» Directive
Copy every line of the records below where the word "start" occurs.

» Content revision data
^^^^

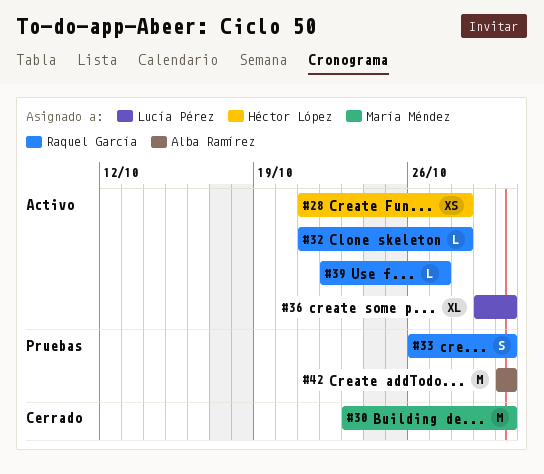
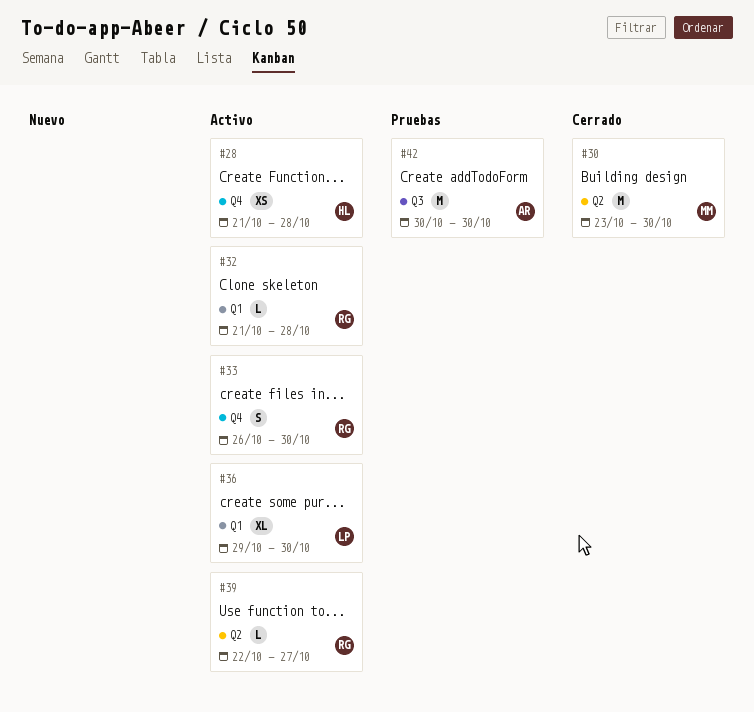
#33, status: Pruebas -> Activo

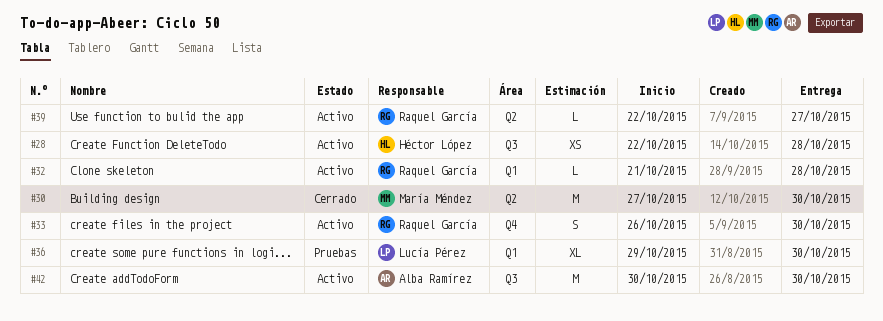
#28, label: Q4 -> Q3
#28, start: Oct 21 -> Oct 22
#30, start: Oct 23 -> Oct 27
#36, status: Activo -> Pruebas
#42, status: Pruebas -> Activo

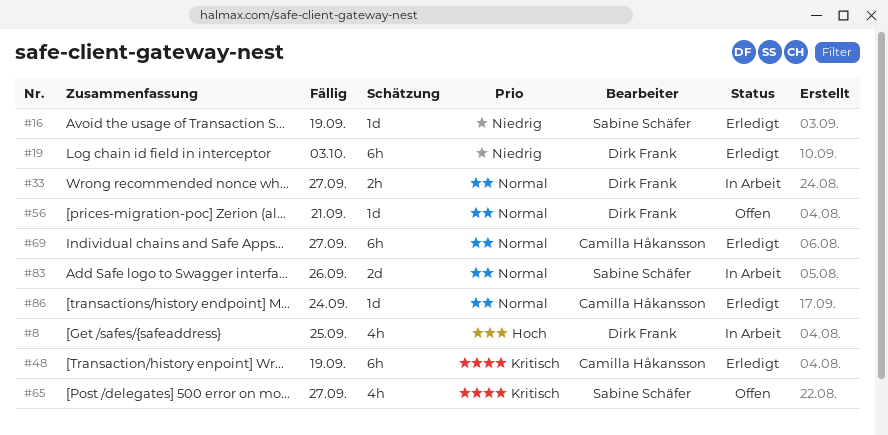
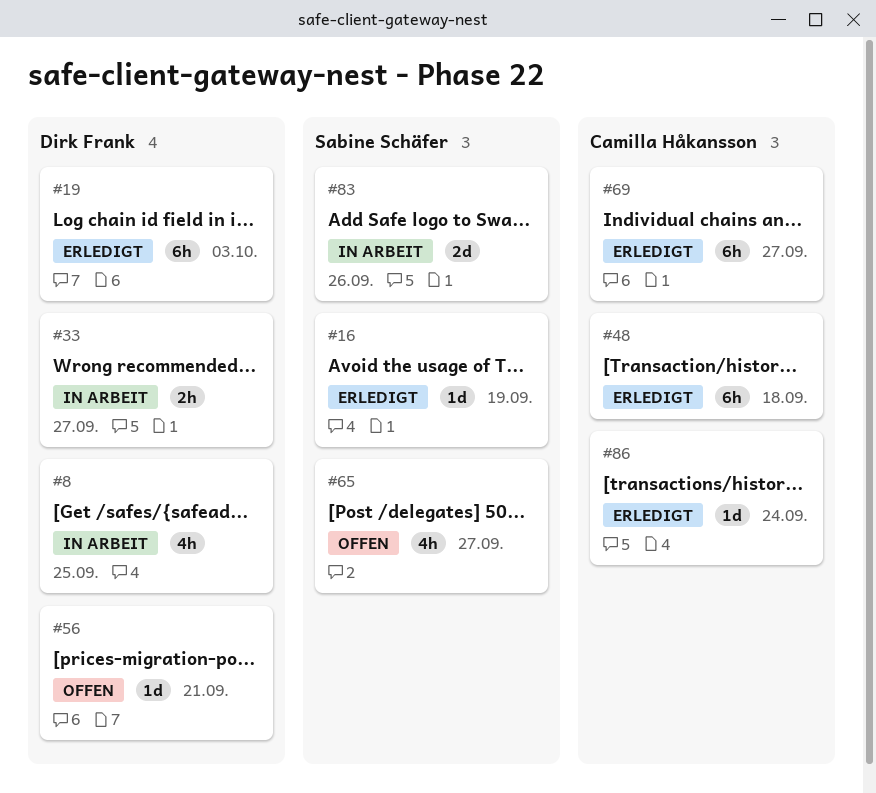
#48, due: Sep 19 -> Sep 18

^^^^

» Solution for this exercise
#28, start: Oct 21 -> Oct 22
#30, start: Oct 23 -> Oct 27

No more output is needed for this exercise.